Question

Deciles The deciles of any distribution are the values at the $10th,20th,\dots ,$and $90th$ percentiles. The first and last deciles are the $10th$ and the $90th$ percentiles, respectively. What are the first and last deciles of the standard Normal distribution?

Short answer

First decile:

$z=-1.28$

Last decile:

$z=1.28$

Step-by-step solution

Given information

The deciles of any distribution are the values at the${10}^{th},{20}^{th}\dots {90}^{th}$percentiles.

Concept

The percentile of an individual is the percentage of the distribution that is less than the data value of the individual.

Calculation

First decile:

The first decile has the attribute of having $10\%$of the data values below it.

Now,

In the normal probability table of the appendix, find the $z-$score that corresponds to a probability of $10\%$(or $0.10$).

Note that

The probability that comes closest is $0.1003$, which is found in row $-1.2$and column$.08$of the normal probability table.

Then

The corresponding $z-$score,

$z=-1.28$

Last decile:

The last decile has the attribute of having 90% of the data values below it.
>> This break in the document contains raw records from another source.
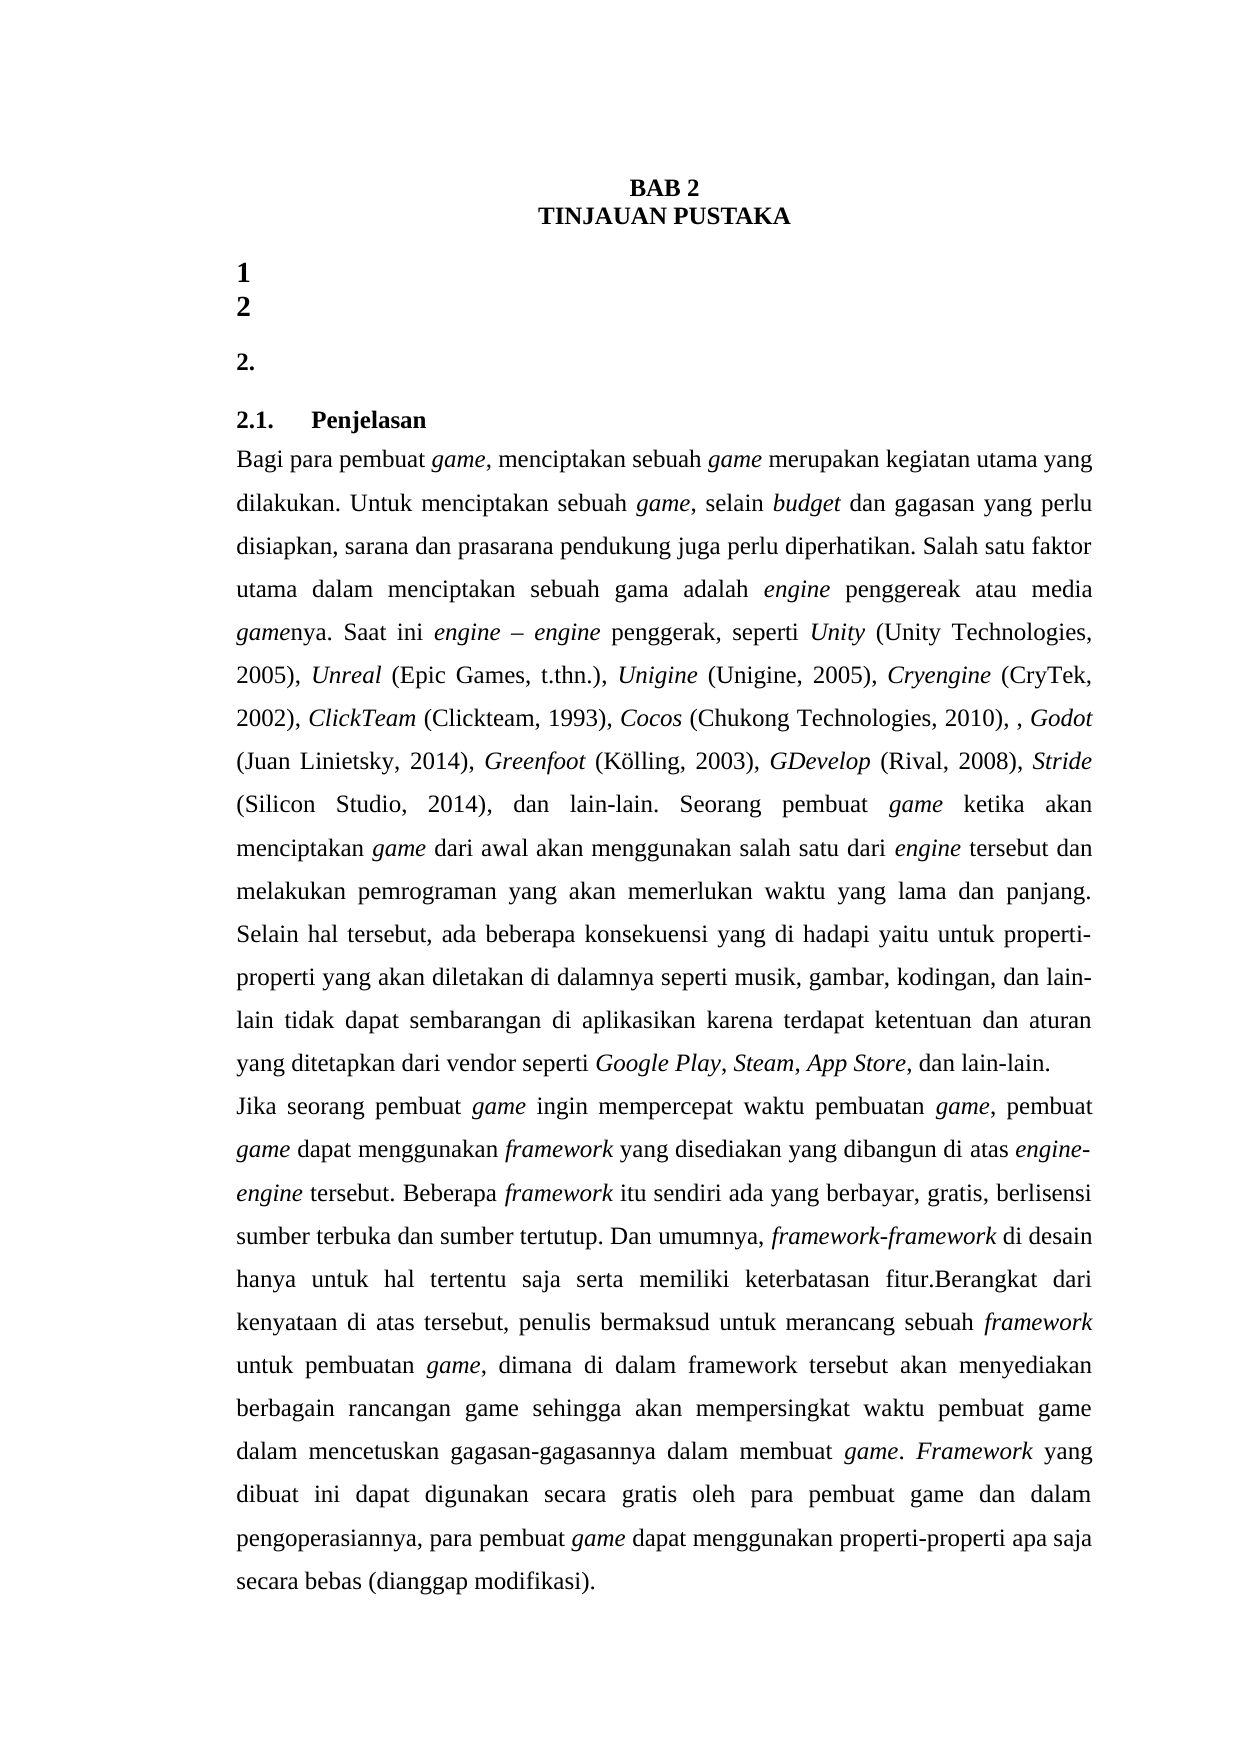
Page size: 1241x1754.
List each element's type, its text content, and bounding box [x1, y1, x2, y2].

text Bagi para pembuat game, menciptakan sebuah game merupakan kegiatan utama yang dilakukan. Untuk menciptakan sebuah game, selain budget dan gagasan yang perlu disiapkan, sarana dan prasarana pendukung juga perlu diperhatikan. Salah satu faktor utama dalam menciptakan sebuah gama adalah engine penggereak atau media gamenya. Saat ini engine – engine penggerak, seperti Unity, Unreal, Unigine , Cryengine, ClickTeam , Cocos, , Godot , Greenfoot , GDevelop, Stride, dan lain-lain. Seorang pembuat game ketika akan menciptakan game dari awal akan menggunakan salah satu dari engine tersebut dan melakukan pemrograman yang akan memerlukan waktu yang lama dan panjang. Selain hal tersebut, ada beberapa konsekuensi yang di hadapi yaitu untuk properti-properti yang akan diletakan di dalamnya seperti musik, gambar, kodingan, dan lain-lain tidak dapat sembarangan di aplikasikan karena terdapat ketentuan dan aturan yang ditetapkan dari vendor seperti Google Play, Steam, App Store, dan lain-lain. [236, 444, 1092, 1077]
subtitle Penjelasan [236, 405, 1092, 434]
text Jika seorang pembuat game ingin mempercepat waktu pembuatan game, pembuat game dapat menggunakan framework yang disediakan yang dibangun di atas engine-engine tersebut. Beberapa framework itu sendiri ada yang berbayar, gratis, berlisensi sumber terbuka dan sumber tertutup. Dan umumnya, framework-framework di desain hanya untuk hal tertentu saja serta memiliki keterbatasan fitur.Berangkat dari kenyataan di atas tersebut, penulis bermaksud untuk merancang sebuah framework untuk pembuatan game, dimana di dalam framework tersebut akan menyediakan berbagain rancangan game sehingga akan mempersingkat waktu pembuat game dalam mencetuskan gagasan-gagasannya dalam membuat game. Framework yang dibuat ini dapat digunakan secara gratis oleh para pembuat game dan dalam pengoperasiannya, para pembuat game dapat menggunakan properti-properti apa saja secara bebas (dianggap modifikasi). [236, 1091, 1092, 1594]
subtitle BAB 2 TINJAUAN PUSTAKA [236, 173, 1092, 230]
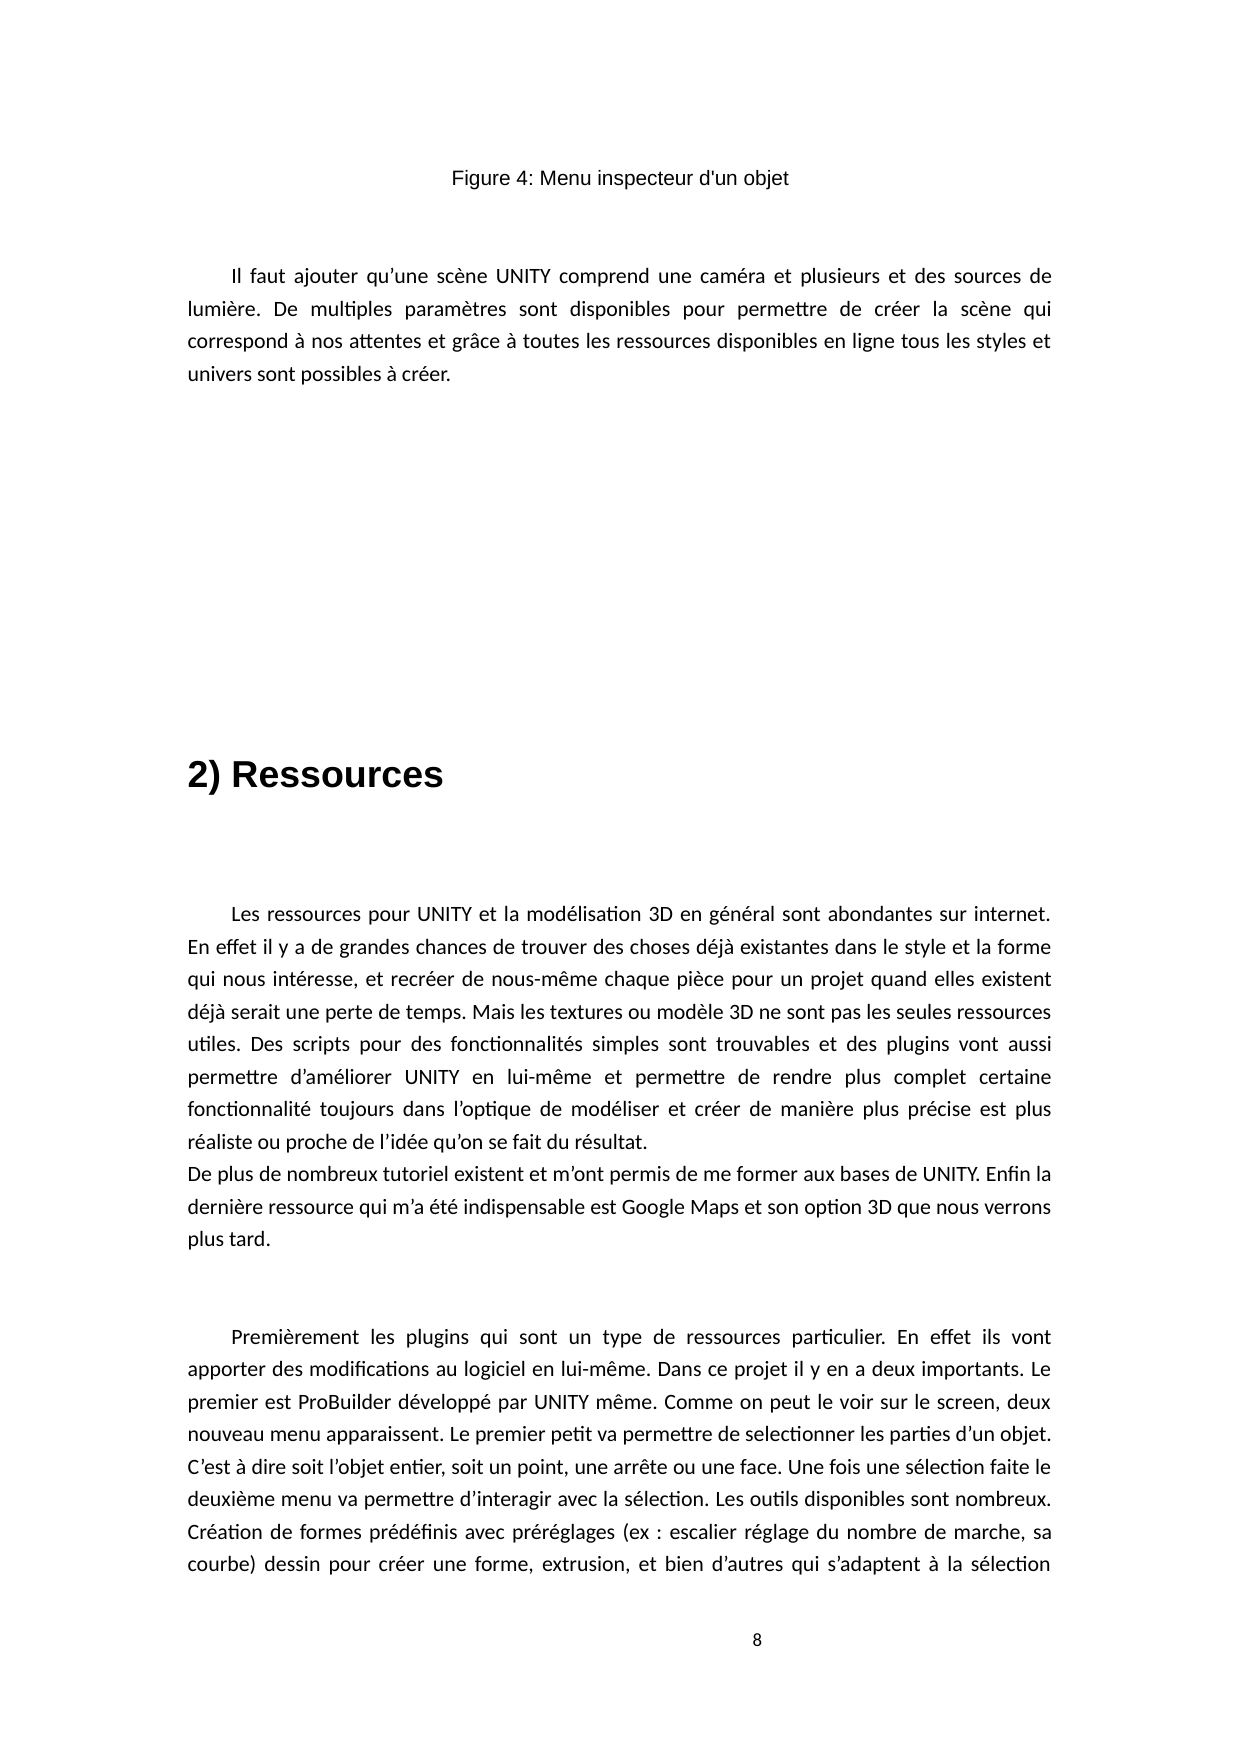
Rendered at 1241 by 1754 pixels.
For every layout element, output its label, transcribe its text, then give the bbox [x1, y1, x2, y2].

text Figure 4: Menu inspecteur d'un objet [187, 162, 1053, 194]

Similarly, $10\%$of the data values are above it.

Now,

In the normal probability table of the appendix, find the $z-$score that corresponds to a probability of $90\%$(or$0.90$).

Note that

The probability that comes closest is $0.8997$ which is found in row $1.2$ and column$.08$ of the normal probability table.

Then

The corresponding $z-$score,

$z=1.28$